=== AVAILABLE DATA ===

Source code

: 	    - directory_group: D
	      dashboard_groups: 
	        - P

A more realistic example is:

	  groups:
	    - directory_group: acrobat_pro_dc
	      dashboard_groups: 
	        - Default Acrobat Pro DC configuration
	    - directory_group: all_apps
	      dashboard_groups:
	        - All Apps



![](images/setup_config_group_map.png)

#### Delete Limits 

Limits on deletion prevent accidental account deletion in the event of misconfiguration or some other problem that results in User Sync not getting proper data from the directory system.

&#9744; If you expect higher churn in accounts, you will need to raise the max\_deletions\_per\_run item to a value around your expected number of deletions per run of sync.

===

REQUIREMENT: Your answer must be one number: the count of lines in the entries that contain the string "Limits".

EXERCISE RESULT: 2